- [What to produce]: Would you print all of the records below exactly, without skipping any?

Supplied material Start Marker

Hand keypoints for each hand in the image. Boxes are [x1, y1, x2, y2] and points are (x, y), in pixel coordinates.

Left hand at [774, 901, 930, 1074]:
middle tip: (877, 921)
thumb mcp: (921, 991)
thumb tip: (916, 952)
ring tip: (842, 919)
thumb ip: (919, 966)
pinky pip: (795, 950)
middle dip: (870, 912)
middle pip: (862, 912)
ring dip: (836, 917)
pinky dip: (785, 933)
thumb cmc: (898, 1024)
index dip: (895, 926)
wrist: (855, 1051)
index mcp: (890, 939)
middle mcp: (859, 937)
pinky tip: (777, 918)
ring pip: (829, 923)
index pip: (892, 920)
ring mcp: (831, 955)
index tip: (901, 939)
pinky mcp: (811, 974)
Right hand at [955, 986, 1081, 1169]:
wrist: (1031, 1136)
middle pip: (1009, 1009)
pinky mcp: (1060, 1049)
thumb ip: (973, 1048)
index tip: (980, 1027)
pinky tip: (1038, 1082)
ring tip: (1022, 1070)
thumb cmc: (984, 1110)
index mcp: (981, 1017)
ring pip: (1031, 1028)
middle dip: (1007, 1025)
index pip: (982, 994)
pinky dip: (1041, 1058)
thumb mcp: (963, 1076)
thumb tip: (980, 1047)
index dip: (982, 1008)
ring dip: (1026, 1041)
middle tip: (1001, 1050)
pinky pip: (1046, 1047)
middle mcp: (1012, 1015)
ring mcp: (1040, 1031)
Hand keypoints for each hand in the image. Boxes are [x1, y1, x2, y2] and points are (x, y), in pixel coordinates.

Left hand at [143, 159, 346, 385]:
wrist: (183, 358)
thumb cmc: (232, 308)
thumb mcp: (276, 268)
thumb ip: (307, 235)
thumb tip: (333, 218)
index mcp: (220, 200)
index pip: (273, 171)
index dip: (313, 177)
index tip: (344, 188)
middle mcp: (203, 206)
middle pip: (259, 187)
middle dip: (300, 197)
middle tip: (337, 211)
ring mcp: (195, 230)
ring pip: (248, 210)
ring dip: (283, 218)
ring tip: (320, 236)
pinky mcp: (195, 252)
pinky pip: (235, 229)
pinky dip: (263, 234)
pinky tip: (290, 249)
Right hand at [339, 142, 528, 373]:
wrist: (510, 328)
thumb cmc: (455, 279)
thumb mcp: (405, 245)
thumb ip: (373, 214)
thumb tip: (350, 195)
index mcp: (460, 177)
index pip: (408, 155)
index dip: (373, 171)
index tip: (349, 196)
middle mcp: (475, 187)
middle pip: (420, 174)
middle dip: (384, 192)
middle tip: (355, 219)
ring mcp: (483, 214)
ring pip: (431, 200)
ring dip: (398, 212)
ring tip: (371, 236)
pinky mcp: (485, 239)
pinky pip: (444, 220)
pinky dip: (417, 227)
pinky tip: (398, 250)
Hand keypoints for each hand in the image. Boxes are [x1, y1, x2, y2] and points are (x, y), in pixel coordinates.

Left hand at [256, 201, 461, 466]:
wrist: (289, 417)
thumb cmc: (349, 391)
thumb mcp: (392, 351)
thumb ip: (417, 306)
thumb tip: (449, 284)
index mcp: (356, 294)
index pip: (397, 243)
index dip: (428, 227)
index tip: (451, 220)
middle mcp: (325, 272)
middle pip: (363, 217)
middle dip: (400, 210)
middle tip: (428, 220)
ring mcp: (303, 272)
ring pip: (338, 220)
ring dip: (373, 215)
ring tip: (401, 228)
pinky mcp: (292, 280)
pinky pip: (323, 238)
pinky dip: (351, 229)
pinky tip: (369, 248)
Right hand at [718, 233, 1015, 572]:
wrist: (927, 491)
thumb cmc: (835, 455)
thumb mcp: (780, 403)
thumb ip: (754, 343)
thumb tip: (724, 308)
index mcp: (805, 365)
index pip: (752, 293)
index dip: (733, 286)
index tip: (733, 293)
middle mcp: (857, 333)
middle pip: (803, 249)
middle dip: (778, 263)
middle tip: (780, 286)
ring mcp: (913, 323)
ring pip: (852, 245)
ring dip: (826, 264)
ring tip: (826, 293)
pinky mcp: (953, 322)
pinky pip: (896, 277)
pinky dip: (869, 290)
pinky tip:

Supplied material End Marker

- [Solution for this task]:
Hand keypoints for each hand in the image. Boxes are [x1, y1, x2, y2] and points are (x, y), in pixel coordinates.

Left hand at [774, 901, 930, 1074]:
middle tip: (877, 921)
thumb mcp: (921, 991)
thumb tip: (916, 952)
ring tip: (842, 919)
thumb ip: (919, 966)
pinky pip: (795, 950)
middle dip: (870, 912)
middle pip: (862, 912)
ring dip: (836, 917)
pinky dip: (785, 933)
thumb cmc: (898, 1024)
index dip: (895, 926)
wrist: (855, 1051)
index mcp: (890, 939)
middle mcp: (859, 937)
pinky tip: (777, 918)
ring pip: (829, 923)
index pip: (892, 920)
ring mcp: (831, 955)
index tip: (901, 939)
pinky mcp: (811, 974)
Right hand at [955, 986, 1081, 1169]:
wrist: (1031, 1136)
middle pip: (1009, 1009)
pinky mcp: (1060, 1049)
thumb ip: (973, 1048)
index tip: (980, 1027)
pinky tip: (1038, 1082)
ring tip: (1022, 1070)
thumb cmc: (984, 1110)
index mcp: (981, 1017)
ring pip: (1031, 1028)
middle dip: (1007, 1025)
index pip: (982, 994)
pinky dip: (1041, 1058)
thumb mcp: (963, 1076)
thumb tip: (980, 1047)
index dip: (982, 1008)
ring dip: (1026, 1041)
middle tip: (1001, 1050)
pinky pip: (1046, 1047)
middle mcp: (1012, 1015)
ring mcp: (1040, 1031)
Hand keypoints for each hand in the image. Boxes are [x1, y1, x2, y2] and points are (x, y), in pixel coordinates.

Left hand at [143, 159, 346, 385]:
wrist: (183, 358)
thumb cmc: (232, 308)
thumb mcp: (276, 268)
thumb ip: (307, 235)
thumb tip: (333, 218)
index mcp: (220, 200)
index pip: (273, 171)
index dip: (313, 177)
index tip: (344, 188)
middle mcp: (203, 206)
middle pip: (259, 187)
middle dip: (300, 197)
middle tip: (337, 211)
ring mcp: (195, 230)
ring pip: (248, 210)
ring dip: (283, 218)
ring tip: (320, 236)
pinky mcp: (195, 252)
pinky pip: (235, 229)
pinky dip: (263, 234)
pinky tip: (290, 249)
Right hand at [339, 142, 528, 373]:
wrist: (510, 328)
thumb cmc: (455, 279)
thumb mcp: (405, 245)
thumb ip: (373, 214)
thumb tip: (350, 195)
index mcp: (460, 177)
index pip: (408, 155)
index dip: (373, 171)
index tip: (349, 196)
middle mcp: (475, 187)
middle pip: (420, 174)
middle dip: (384, 192)
middle tip: (355, 219)
ring mcp: (483, 214)
ring pip: (431, 200)
ring dip: (398, 212)
ring tip: (371, 236)
pinky mcp: (485, 239)
pinky pip: (444, 220)
pinky dip: (417, 227)
pinky tip: (398, 250)
Hand keypoints for each hand in the image. Boxes are [x1, y1, x2, y2] and points are (x, y), in pixel coordinates.

Left hand at [256, 201, 461, 466]:
wrist: (289, 417)
thumb cmc: (349, 391)
thumb mcp: (392, 351)
thumb ip: (417, 306)
thumb tip: (449, 284)
index mcp: (356, 294)
index pip: (397, 243)
index dip: (428, 227)
index tip: (451, 220)
middle mcp: (325, 272)
middle pip: (363, 217)
middle dip: (400, 210)
middle tip: (428, 220)
ring mcp: (303, 272)
ring pip: (338, 220)
ring dip: (373, 215)
ring tip: (401, 228)
pinky mcp: (292, 280)
pinky pip: (323, 238)
pinky dip: (351, 229)
pinky tip: (369, 248)
Right hand at [718, 233, 1015, 572]:
wrist: (927, 491)
thumb cmc: (835, 455)
thumb mcp: (780, 403)
thumb ip: (754, 343)
thumb tip: (724, 308)
index mcp: (805, 365)
index pip: (752, 293)
index dip: (733, 286)
index tip: (733, 293)
middle mcp: (857, 333)
middle pip: (803, 249)
middle dip: (778, 263)
middle tip: (780, 286)
ring mcp: (913, 323)
ring pip: (852, 245)
ring dip: (826, 264)
ring tip: (826, 293)
pinky mcp: (953, 322)
pinky pip: (896, 277)
pinky dip: (869, 290)
pinky tip:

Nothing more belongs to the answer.